With fifteen new portraits to be hung, and the walls already full, there is a problem. Which of the esteemed professors do you take down and where do they go?
New portraits of female professors get a place on the wall in the Senate Chamber among prominent UG professors of the past, on the right: one of the few female professors that were already up: Tine Tammes.
Moved
‘Often the portraits are simply moved to one of the faculty rooms to avoid them being in the closed stacks, and hung there instead’, says Iris Huizinga, a manager at the University Museum seconded to this project. ‘We have several portraits going to collections at other museums too – Pieter Hendrik Schoute for instance is on loan to be hung in Delft.’
The RUG formed a small committee that discussed all paintings in the Senate Room, and whether or not removing a certain picture changes an ensemble, and the cultural, artistic value of a piece.
Happily, switches like this occur organically.
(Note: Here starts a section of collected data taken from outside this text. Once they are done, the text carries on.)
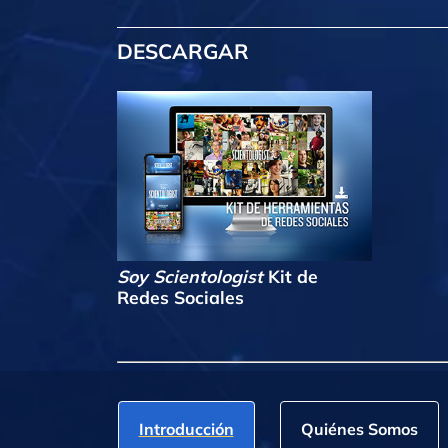
DESCARGAR
Soy Scientologist
Kit de
Redes Sociales
Introducción
Quiénes Somos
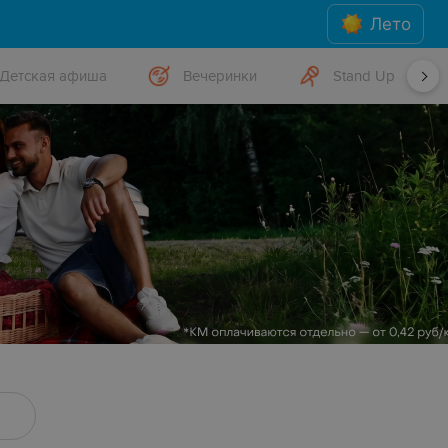
Лето
Детская афиша
Вечеринки
Stand Up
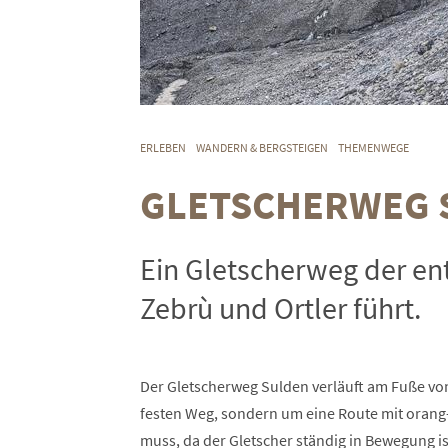
ERLEBEN
WANDERN & BERGSTEIGEN
THEMENWEGE
GLETSCHERWEG 
Ein Gletscherweg der en
Zebrù und Ortler führt.
Der Gletscherweg Sulden verläuft am Fuße von 
festen Weg, sondern um eine Route mit orang-
muss, da der Gletscher ständig in Bewegung is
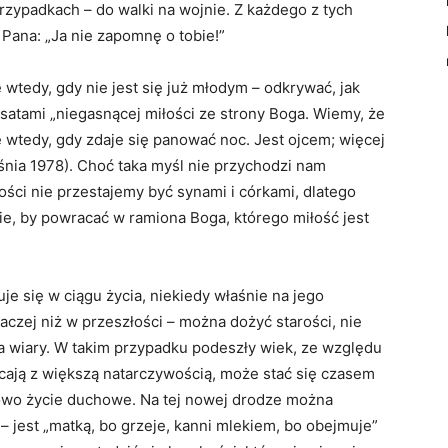
rzypadkach – do walki na wojnie. Z każdego z tych
 Pana: „Ja nie zapomnę o tobie!”
wtedy, gdy nie jest się już młodym – odkrywać, jak
esatami „niegasnącej miłości ze strony Boga. Wiemy, że
 wtedy, gdy zdaje się panować noc. Jest ojcem; więcej
śnia 1978). Choć taka myśl nie przychodzi nam
ości nie przestajemy być synami i córkami, dlatego
e, by powracać w ramiona Boga, którego miłość jest
e się w ciągu życia, niekiedy właśnie na jego
aczej niż w przeszłości – można dożyć starości, nie
 wiary. W takim przypadku podeszły wiek, ze względu
acają z większą natarczywością, może stać się czasem
owo życie duchowe. Na tej nowej drodze można
– jest „matką, bo grzeje, kanni mlekiem, bo obejmuje”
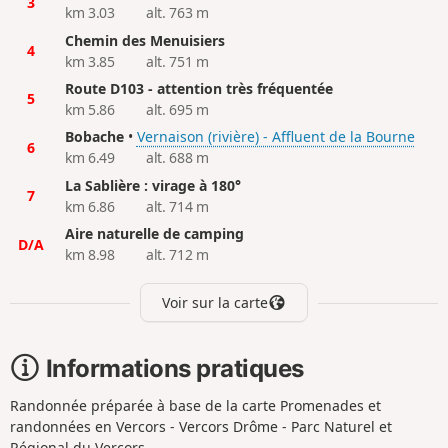
3
km 3.03
alt. 763 m
Chemin des Menuisiers
4
km 3.85
alt. 751 m
Route D103 - attention très fréquentée
5
km 5.86
alt. 695 m
Bobache
•
Vernaison (rivière) - Affluent de la Bourne
6
km 6.49
alt. 688 m
La Sablière : virage à 180°
7
km 6.86
alt. 714 m
Aire naturelle de camping
D/A
km 8.98
alt. 712 m
Voir sur la carte
Informations pratiques
Randonnée préparée à base de la carte Promenades et
randonnées en Vercors - Vercors Drôme - Parc Naturel et
Régional du Vercors.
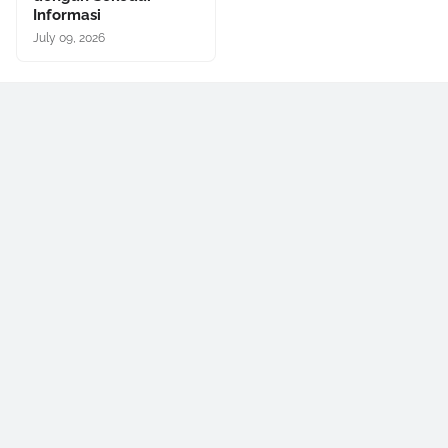
Informasi
July 09, 2026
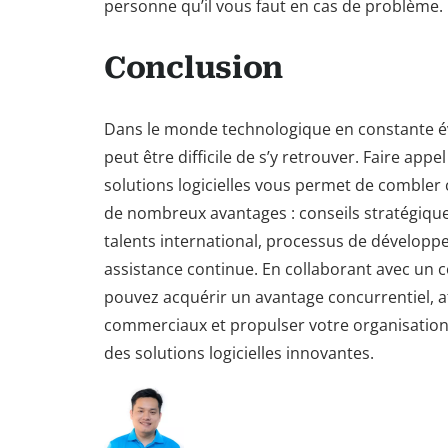
personne qu’il vous faut en cas de problème.
Conclusion
Dans le monde technologique en constante évo
peut être difficile de s’y retrouver. Faire appe
solutions logicielles vous permet de combler c
de nombreux avantages : conseils stratégiques
talents international, processus de développ
assistance continue. En collaborant avec un c
pouvez acquérir un avantage concurrentiel, at
commerciaux et propulser votre organisation
des solutions logicielles innovantes.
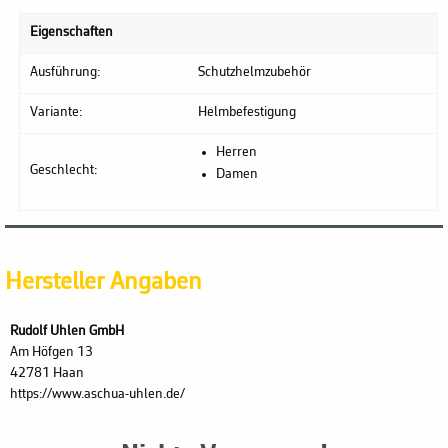
Eigenschaften
Ausführung:
Schutzhelmzubehör
Variante:
Helmbefestigung
Herren
Geschlecht:
Damen
Hersteller Angaben
Rudolf Uhlen GmbH
Am Höfgen 13
42781 Haan
https://www.aschua-uhlen.de/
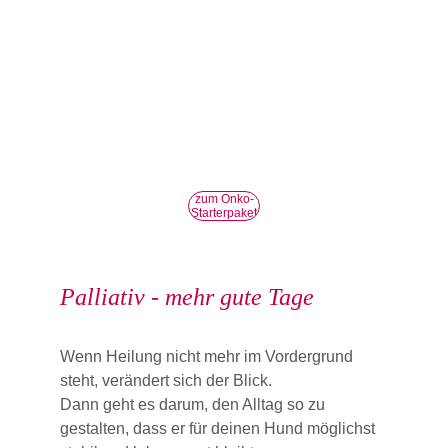
zum Onko-
Starterpaket
Palliativ - mehr gute Tage
Wenn Heilung nicht mehr im Vordergrund 
steht, verändert sich der Blick.
Dann geht es darum, den Alltag so zu 
gestalten, dass er für deinen Hund möglichst 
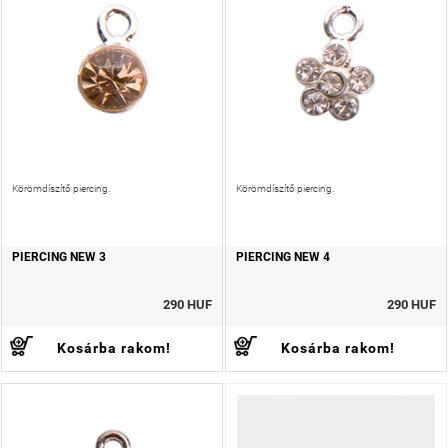
Körömdíszítő piercing.
Körömdíszítő piercing.
PIERCING NEW 3
PIERCING NEW 4
290 HUF
290 HUF
Kosárba rakom!
Kosárba rakom!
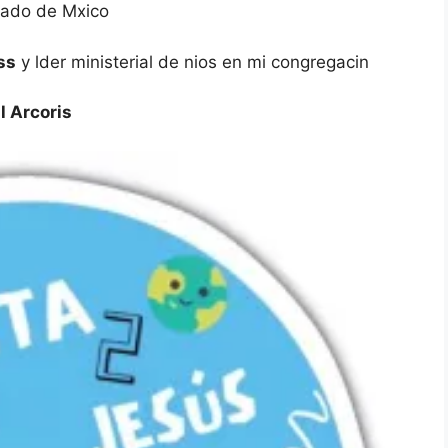
tado de Mxico
ss
y lder ministerial de nios en mi congregacin
l Arcoris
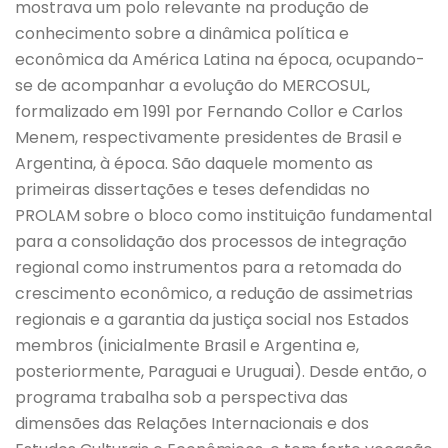
mostrava um polo relevante na produção de
conhecimento sobre a dinâmica política e
econômica da América Latina na época, ocupando-
se de acompanhar a evolução do MERCOSUL,
formalizado em 1991 por Fernando Collor e Carlos
Menem, respectivamente presidentes de Brasil e
Argentina, à época. São daquele momento as
primeiras dissertações e teses defendidas no
PROLAM sobre o bloco como instituição fundamental
para a consolidação dos processos de integração
regional como instrumentos para a retomada do
crescimento econômico, a redução de assimetrias
regionais e a garantia da justiça social nos Estados
membros (inicialmente Brasil e Argentina e,
posteriormente, Paraguai e Uruguai). Desde então, o
programa trabalha sob a perspectiva das
dimensões das Relações Internacionais e dos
Huizinga explains: ‘Curtain, who was a mathematician, is being hung in Schoute’s place, who was also a mathematician – we find that wonderfully symbolic’. Moreover, it’s rare to have portraits hung of those still living hung in the Senate chamber, those who students and staff can see around the city: ‘I’m quite excited to see more living figures portrayed too, not just retired men’, says Huizinga.
We have gone from women still being denied degrees, to feeling comfortable adapting long-standing traditions like the portraits
One face still very much visible around the city is retired professor of theoretical philosophy, Jeanne Peijnenburg. Like Mulder, Peijnenburg found the process of being painted an indelible one. After seeing her former colleague John North immortalised in paint in the philosophy faculty room by artist Tijn Roebroeck, she knew. ‘They gave us a brochure of artists to choose from. I had already made my mind up – it had to be the painter of North’s portrait’, she laughs.
Honour
Painted first in acrylic then in oil, Peijnenburg spent several sessions between Roebroeck’s atelier in a decommissioned oil tank and her own home in Groningen. ‘I admire Roebroeck’s style very much, he manages to make people’s souls emerge from the canvas’, she describes.
Peijnenburg describes being selected by the then dean of her department as ‘a gratifying honour, particularly to be recognised by one’s peers in that way.’ Having first come to Groningen in 1970 as a seventeen-year-old, she says ‘I never imagined then when I was attending lectures in the Heymanszaal, in 1970, that I would end up with a portrait in the senate chamber.’
But the hanging of her portrait is part of larger changes that have occurred for women in academia, she says. ‘Over the past six or seven decades we have gone from women still being denied degrees in some European universities, to a place where we feel comfortable adapting long-standing traditions like the portraits.’